Sports announcer (born 1956)

Salvatore Anthony Nicholas Paolantonio is a Philadelphia-based bureau reporter for ESPN. Since joining ESPN in 1995, Paolantonio has become a staple in their NFL coverage, as he contributes to shows such as SportsCenter, NFL Live, Sunday NFL Countdown (from a game site) and Monday Night Countdown (from the Monday Night Football site). In 2004, he added studio work to his duties, replacing Suzy Kolber as the host of NFL Matchup, an X's and O's football show; joining him are Louis Riddick and Greg Cosell. His best known work for ESPN was his coverage of the Terrell Owens saga with the Philadelphia Eagles during the 2004 and 2005 seasons. Paolantonio has also been an adjunct professor at St. Joseph's University in Philadelphia since 2001.

==Early life==
A native of Stewart Manor, New York, Paolantonio attended Sewanhaka High School.

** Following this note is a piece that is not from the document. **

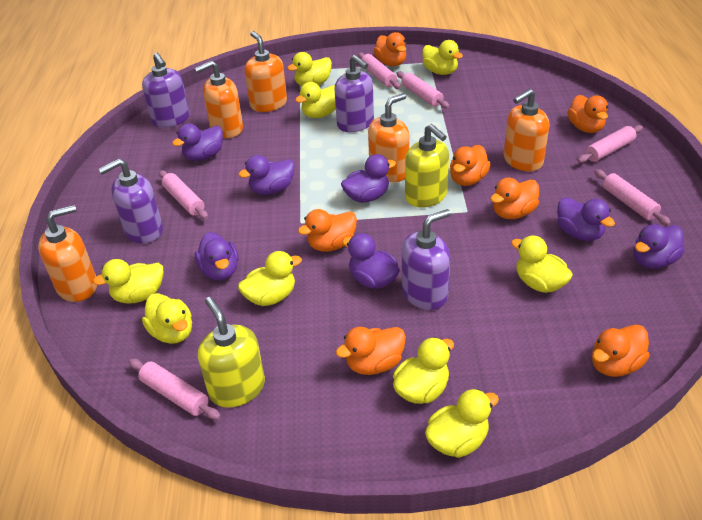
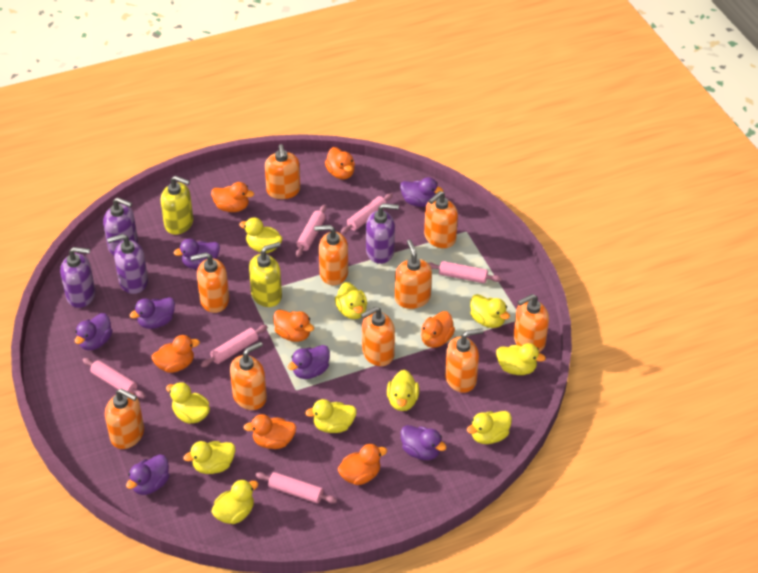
orange soap dispenser: 5 -> 10
yellow duck: 9 -> 10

He graduated from the State University of New York at Oneonta in 1977 with a Bachelor of Arts degree in history. He also attended New York University, where he received a master's degree in journalism in 1978. Paolantonio served as a Surface Warfare officer in the United States Navy from 1979 to 1983 where he was awarded the United Nations Medal in 1983. He served aboard and the .

==Career==
Prior to joining ESPN, he was a political reporter and Philadelphia Eagles beat reporter for The Philadelphia Inquirer from 1993 to 1995. During that time he also served as a reporter for WPHL-TV nightly news show, Inquirer News Tonight and hosted Saturday Morning Sports Page on WIP sports radio. In 1993, he published his first book, a biography of Frank L. Rizzo entitled The Last Big Man in Big City America.

In 2018, he published Philly Special: The Inside Story of How the Philadelphia Eagles Won Their First Super Bowl Championship. In 2007, he and fellow sports journalist Reuben Frank put out The Paolantonio Report: The Most Overrated and Underrated Players, Teams, Coaches, and Moments in NFL History. It has been the best-selling NFL book in the country (October 11, 2007) according to Amazon.com. He went on to make the provocative claim in his 2008 folk history, How Football Explains America, that the competition informed the public morality on integration and consciously developed in the mid-20th century into an almost mythic spectacle. With its origins in the closing of the Turnerian frontier, the NFL league, rather than baseball, apparently broke down the color barrier in sports.

==Personal life==
Paolantonio has been a resident of Haddon Township, New Jersey. He later moved to nearby Moorestown.